A sus pies ardían tres llamas: una dorada, una roja y una blanca.
Una voz sin boca narró:
"Tres nacieron de un deseo que no debía tener rostro… y uno beberá el final de todos."
La figura señaló la llama blanca. Esta tomó forma de lobo, pero no aulló: se devoró a sí misma.
Mi cuerpo se volvió ceniza. Una mano sobre mi hombro me contuvo.
"Tu madre cantó para que el mundo no los viera nacer.
Tu padre maldijo su vientre.
Y tú elegiste… vivir, aún sin saber lo que eras."
Una sombra creció detrás de mí. El fuego blanco se volvió círculo de huesos, y en su centro, una niña de ojos claros me miró.
"Ella elegirá lo que tú temiste."
Rostros a destiempo desfilaron: la risa de un niño entre árboles; la mano cálida de Aisha; el pecho dorado de Sanathiel bajo la luna.
Vi mi propia mano clavando la daga, el símbolo del Ouroboros ardiendo como promesa y condena.
Grité sin voz.
El fuego marcó mi palma.
La visión no dio respuestas, solo certezas envueltas en duda: el ciclo era herencia, pero también elección.
Desperté en la cueva.
Las runas palpitaban y, en la oscuridad, dos ojos rojos se abrieron.
—Velmior Rahz… —susurré—. Padre.
El cuerpo frente a mí era una ruina hermosa, deformada por el tiempo. No respiraba, pero su mirada aún ardía con hambre.
—Al final, también lo sabías —dijo la voz desde dentro de mi sangre—. Todos volvemos al principio.
Mi rabia respondió con filo.
—Tú rompiste a nuestra madre. Engañaste su carne. Todo comenzó contigo.
Velmior sonrió sin labios.
—Y tú, hijo mío, fuiste quien me completó. Cada fragmento tuyo nació de mi deseo de eternidad.
Las runas vibraron. La piedra exhaló fuego.
Apreté el puño, recitando las palabras que Kerens me había enseñado:
Atra es'thel vuran.
Sa'nar velh.
El ciclo duerme donde el fuego arde sin llamas.
Las sombras obedecen donde la sangre niega su nombre.
Velmior, sin cuerpo.
Velmior, sin carne.
Te atan los hijos que no te eligieron.
Te niega el que lleva tu voz.
Aquí te quedas.
Entre el susurro y el eco.
Hasta que el último de tus nombres sea olvidado.

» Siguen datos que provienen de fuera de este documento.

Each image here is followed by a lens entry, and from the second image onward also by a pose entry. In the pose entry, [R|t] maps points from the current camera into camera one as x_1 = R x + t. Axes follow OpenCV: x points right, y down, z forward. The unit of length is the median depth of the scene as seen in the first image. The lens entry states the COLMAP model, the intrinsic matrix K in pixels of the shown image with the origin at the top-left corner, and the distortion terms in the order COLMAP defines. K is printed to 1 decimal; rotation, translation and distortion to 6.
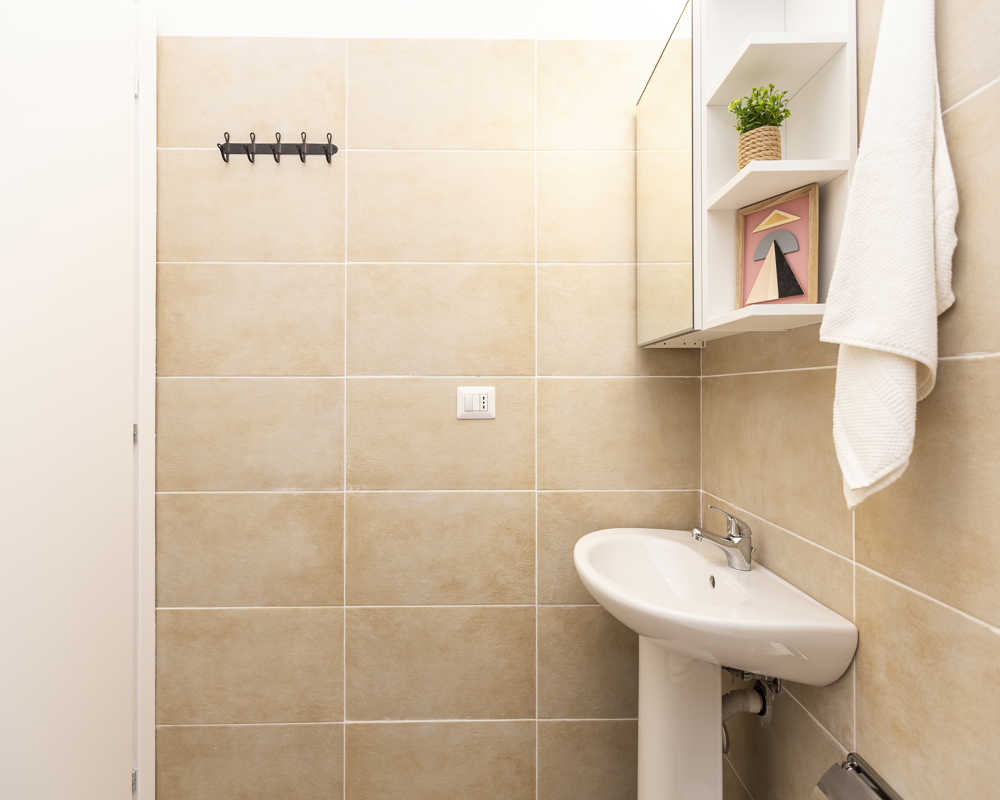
lens RADIAL K [[448.6, 0, 498.6], [0, 448.6, 388.4], [0, 0, 1]] dist [0.000001, 0.000111]
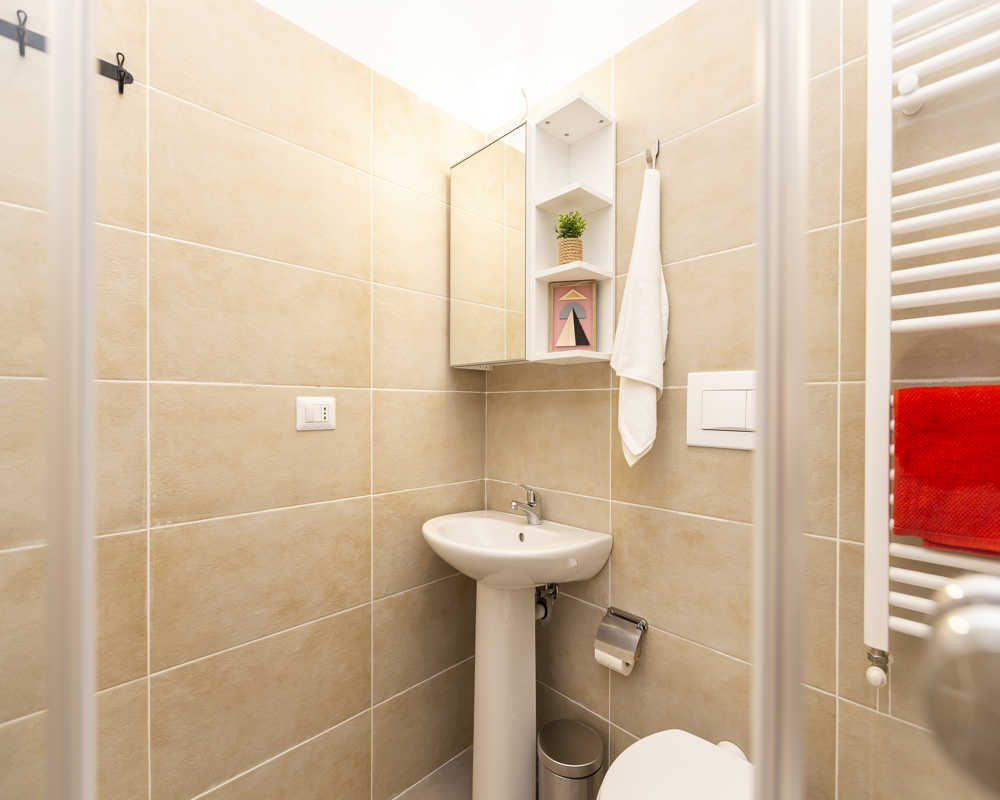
lens RADIAL K [[451.9, 0, 501.5], [0, 451.9, 407.2], [0, 0, 1]] dist [0.002266, 0.000063]
pose [[0.718718, 0.002130, 0.695299, -0.449412], [-0.010085, 0.999922, 0.007362, 0.006987], [-0.695229, -0.012303, 0.718683, 0.012779]]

Las runas ardieron como un corazón de piedra. La jaula se cerró.
—Los niños están a salvo —dije sin temblar—. Y tú seguirás aquí.
Pero Velmior habló dentro de mi mente, un veneno dulce:
—¿Creías que esos ojos eran tuyos? Cada mirada tuya abre mi imperio. Cada curación reescribe mi memoria en tu sangre. Yo soy la puerta, tú la llave.

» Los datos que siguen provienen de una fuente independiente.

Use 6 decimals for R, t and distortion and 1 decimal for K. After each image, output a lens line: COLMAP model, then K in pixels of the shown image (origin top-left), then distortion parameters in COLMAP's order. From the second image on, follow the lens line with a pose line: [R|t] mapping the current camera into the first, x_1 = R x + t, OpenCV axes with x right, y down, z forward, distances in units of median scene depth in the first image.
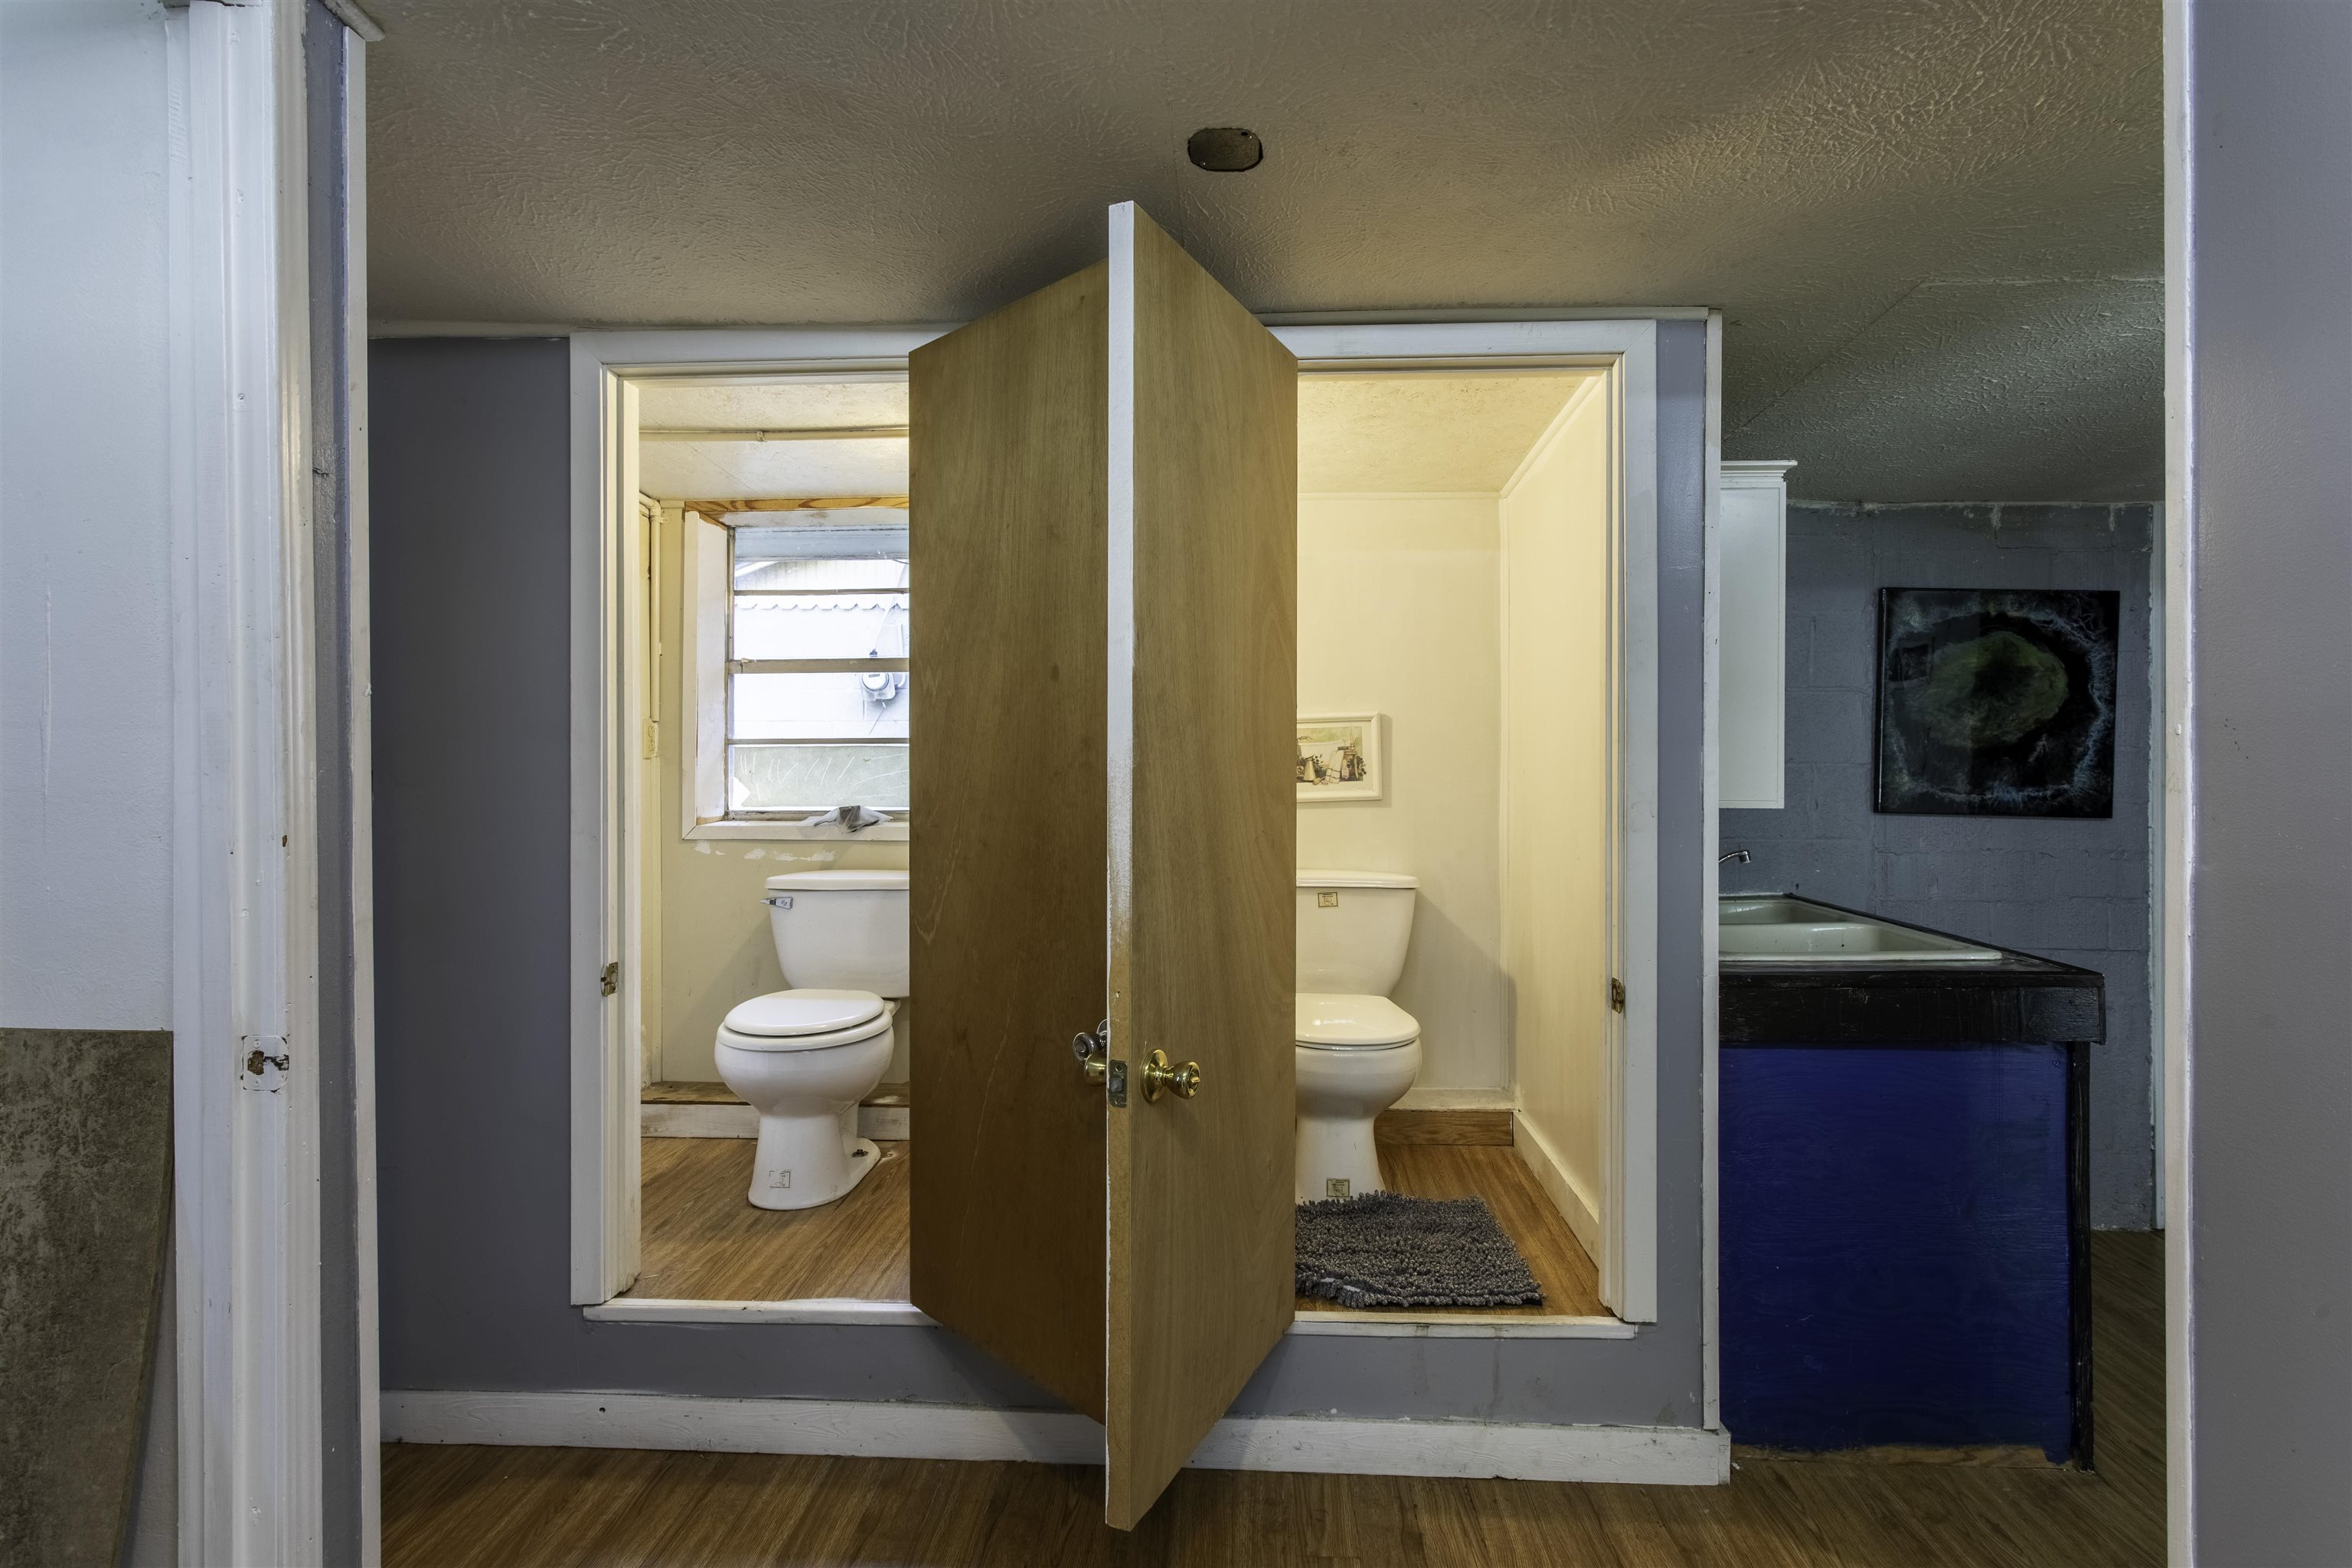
lens RADIAL K [[1263.5, 0, 1170.4], [0, 1263.5, 755.4], [0, 0, 1]] dist [0.000586, 0.000341]
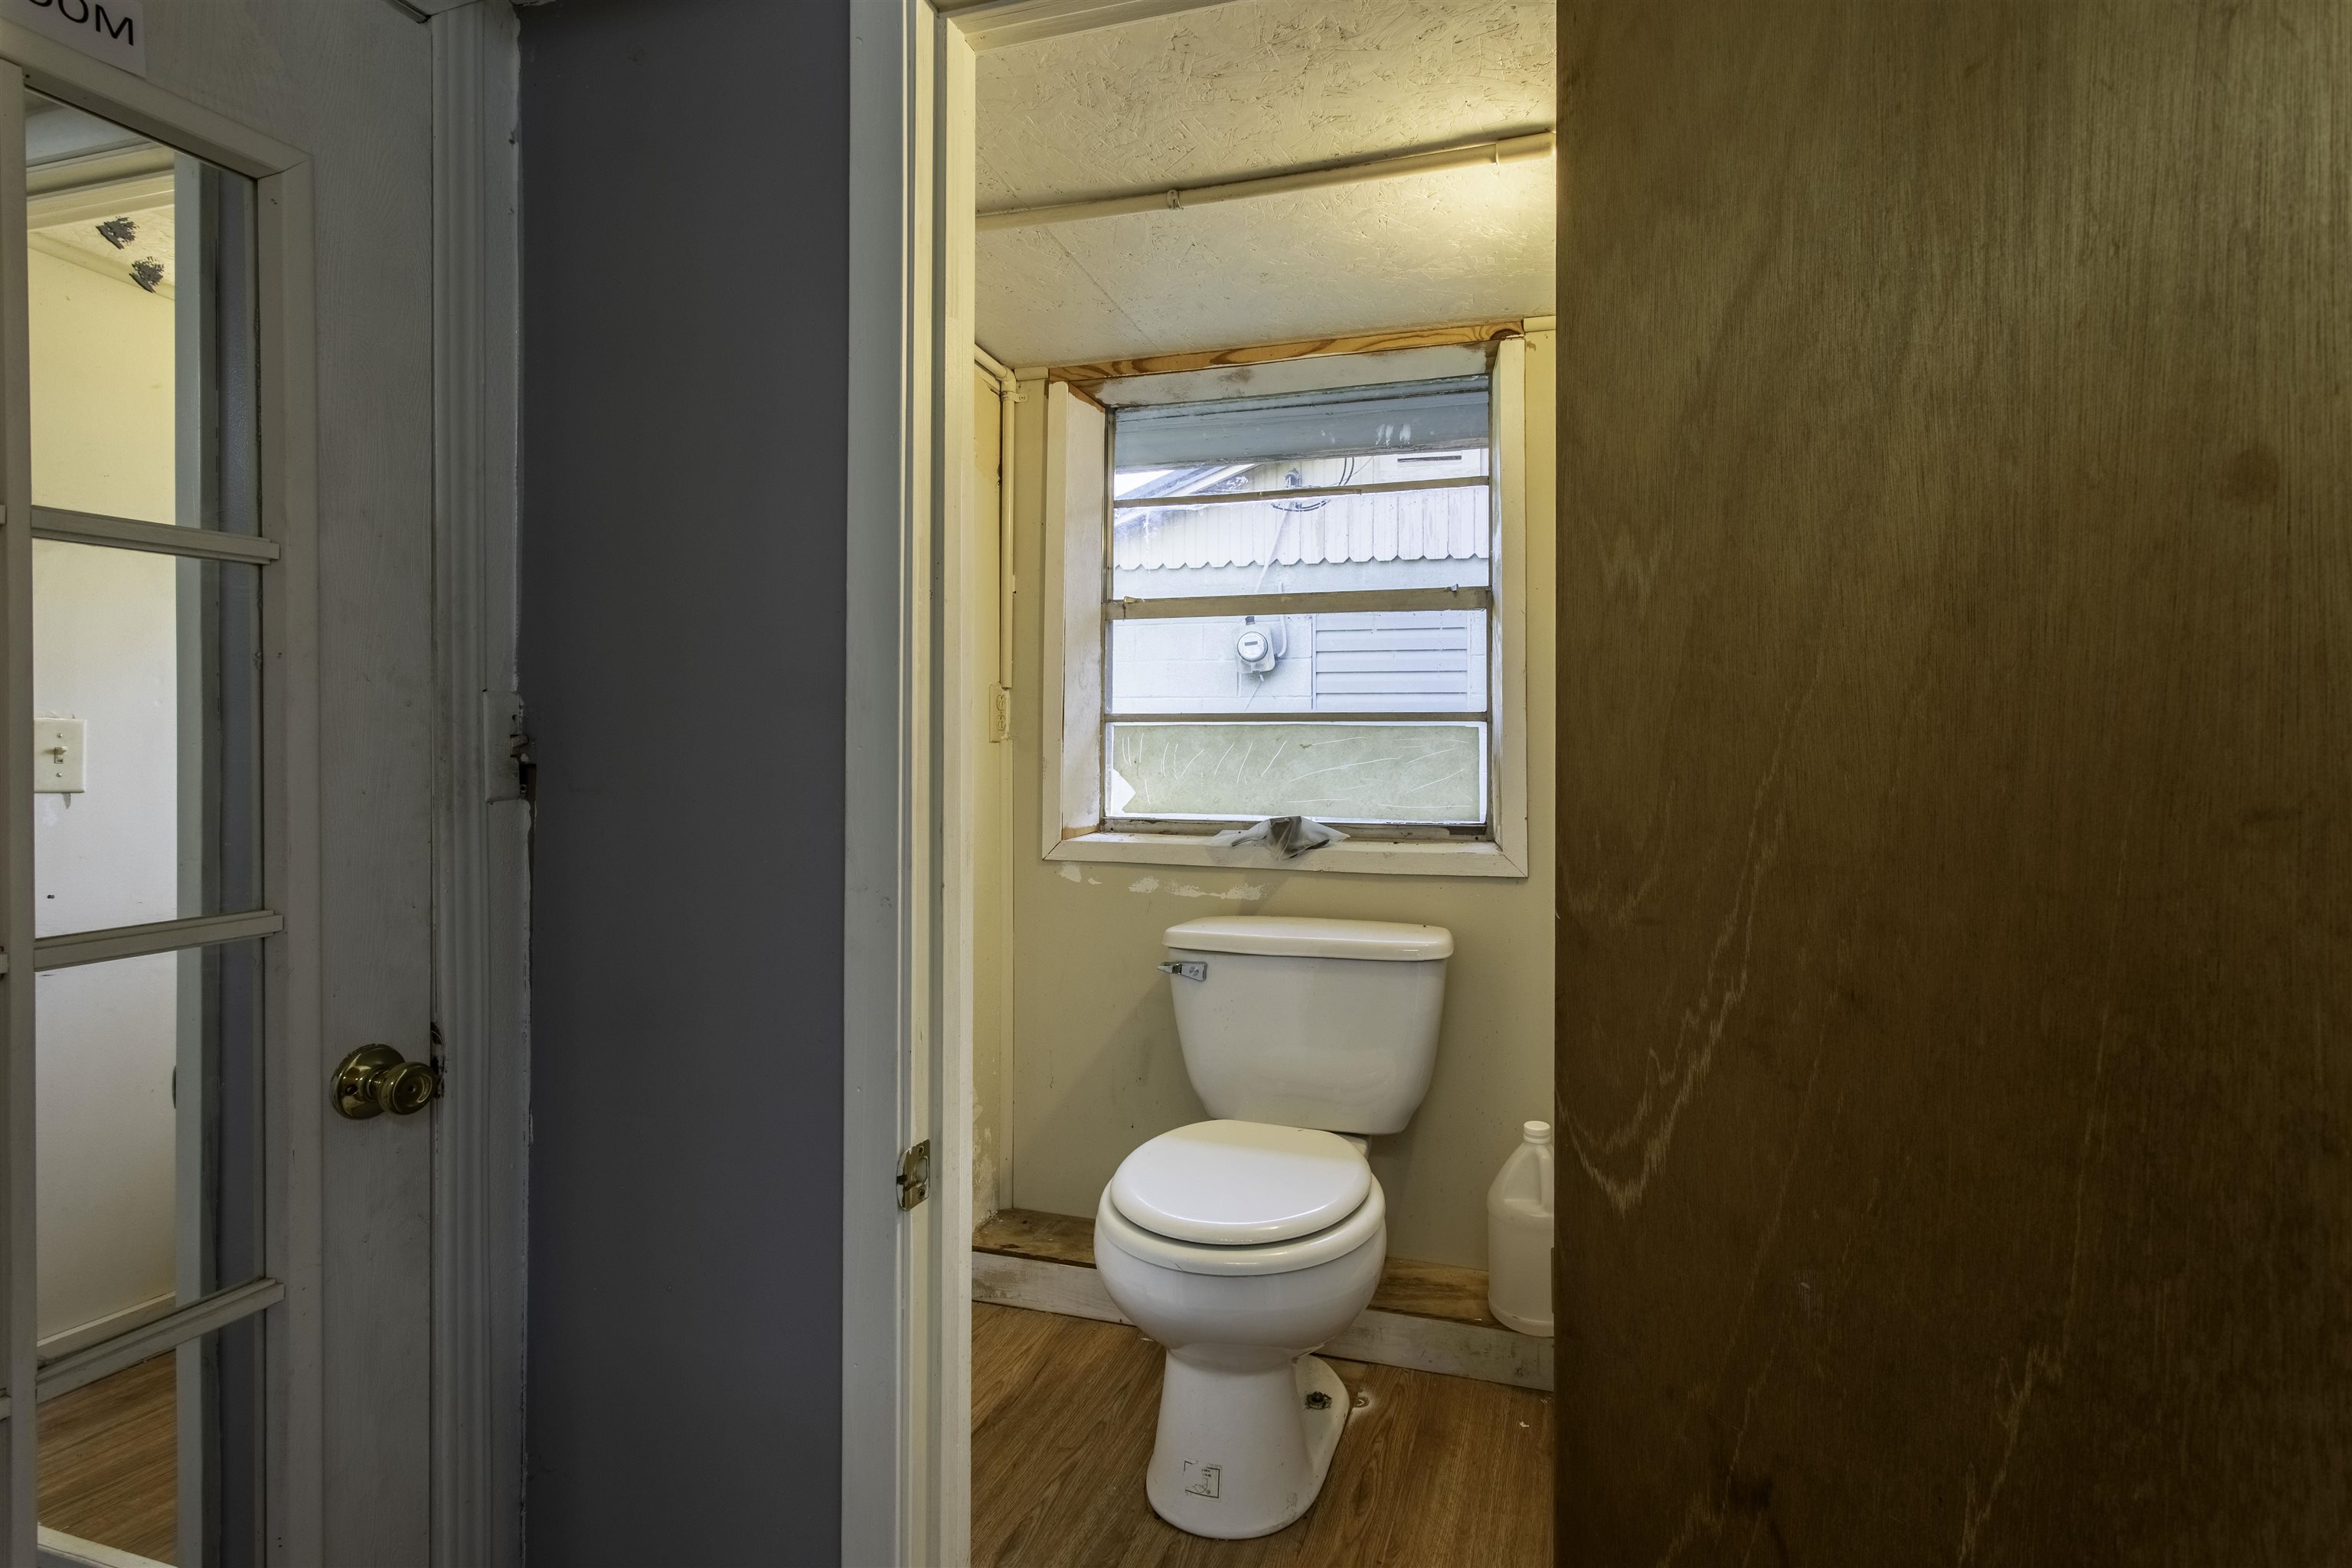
lens RADIAL K [[1154.1, 0, 1176.9], [0, 1154.1, 733.0], [0, 0, 1]] dist [0.001693, 0.000852]
pose [[0.969576, 0.004528, -0.244747, -0.162620], [-0.005204, 0.999984, -0.002116, -0.001502], [0.244734, 0.003325, 0.969585, 0.410378]]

Su voz se hundió en mí, lenta, inevitable.
"Nos veremos de nuevo… cuando ella elija."
El eco quedó tatuado en mis venas. Sabía que hablaba de Aisha.
Me alejé del altar. La piedra aún palpitaba bajo mi mano quemada.
El aire exterior olía a hoja podrida y río antiguo.
Mientras caminaba hacia la noche, comprendí que algo —en algún punto del ciclo— se había quebrado.
Y que, si el ciclo podía romperse, la sangre también podía elegir nuevo dueño.
Detrás, en el santuario, los cristales que contenían a Rasen vibraron con un pulso tenue.
Una respiración.
Un intento.
Donde había nacido una vida, otra comenzaba a recordar la suya.
El reflejo de la luna, ahora, era el mismo en ambos mundos.